Assignment: Any picture in the entries is to be skipped, while everything else is transcribed word for word.

Extracted information:
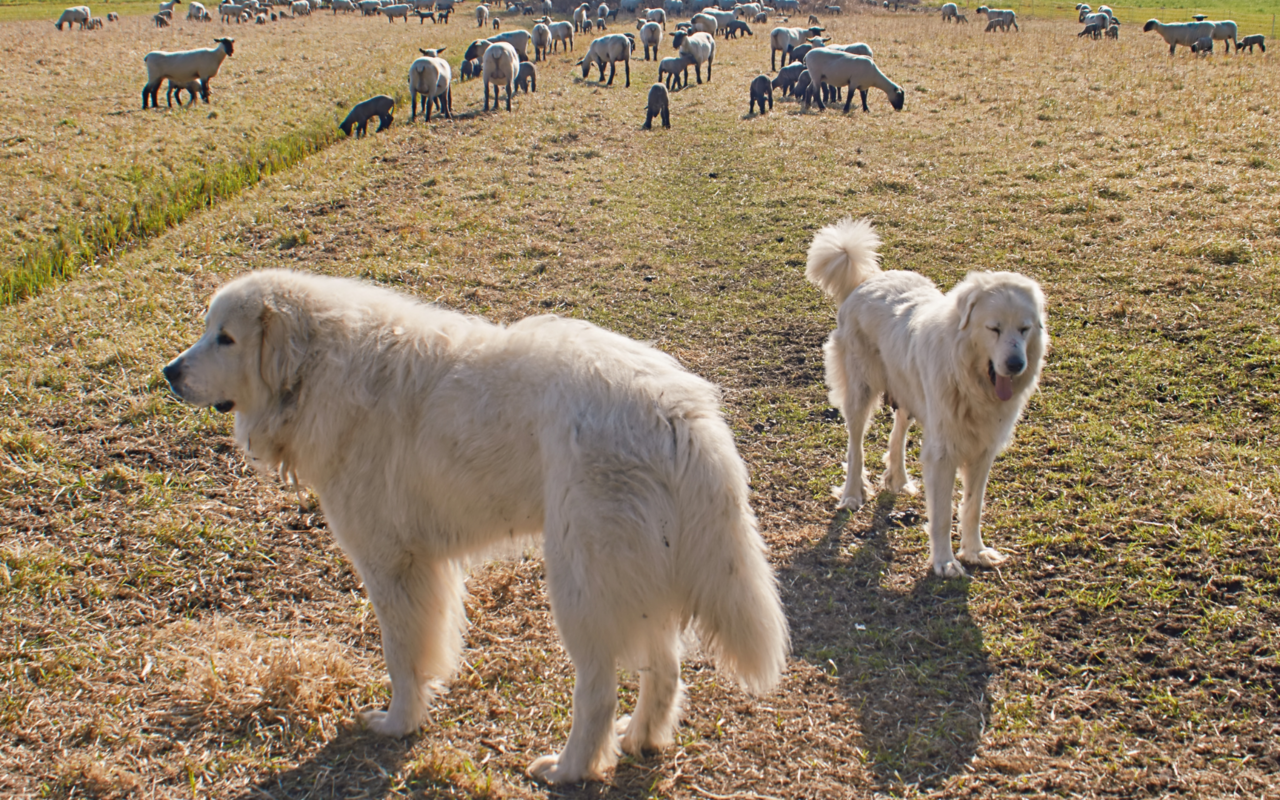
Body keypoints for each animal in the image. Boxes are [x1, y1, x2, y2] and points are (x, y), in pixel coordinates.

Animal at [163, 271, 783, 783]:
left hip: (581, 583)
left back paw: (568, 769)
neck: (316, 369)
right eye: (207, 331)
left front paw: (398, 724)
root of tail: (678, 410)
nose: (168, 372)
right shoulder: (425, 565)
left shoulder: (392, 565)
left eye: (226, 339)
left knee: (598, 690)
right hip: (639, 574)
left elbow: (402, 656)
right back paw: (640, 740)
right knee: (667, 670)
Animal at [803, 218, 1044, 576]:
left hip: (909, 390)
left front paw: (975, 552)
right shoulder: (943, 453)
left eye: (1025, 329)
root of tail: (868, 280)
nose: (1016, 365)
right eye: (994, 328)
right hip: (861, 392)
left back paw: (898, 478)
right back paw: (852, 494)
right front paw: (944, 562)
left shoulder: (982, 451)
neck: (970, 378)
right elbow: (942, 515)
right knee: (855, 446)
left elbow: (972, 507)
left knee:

Output of the exercise:
Body keypoints for each animal in the image. Boxes are [x1, y1, x2, y2] and points are (x, y), in pixel coordinates.

Animal at [163, 271, 783, 783]:
left hip: (581, 583)
left back paw: (568, 769)
neck: (316, 369)
right eye: (207, 331)
left front paw: (398, 724)
root of tail: (678, 410)
nose: (168, 372)
right shoulder: (425, 565)
left shoulder: (392, 565)
left eye: (226, 339)
left knee: (598, 690)
right hip: (639, 574)
left elbow: (402, 656)
right back paw: (640, 740)
right knee: (667, 670)
Animal at [803, 218, 1044, 576]:
left hip: (909, 390)
left front paw: (975, 552)
right shoulder: (943, 453)
left eye: (1025, 329)
root of tail: (868, 280)
nose: (1016, 365)
right eye: (994, 328)
right hip: (861, 392)
left back paw: (898, 478)
right back paw: (852, 494)
right front paw: (944, 562)
left shoulder: (982, 451)
neck: (970, 378)
right elbow: (942, 515)
right knee: (855, 446)
left elbow: (972, 507)
left knee:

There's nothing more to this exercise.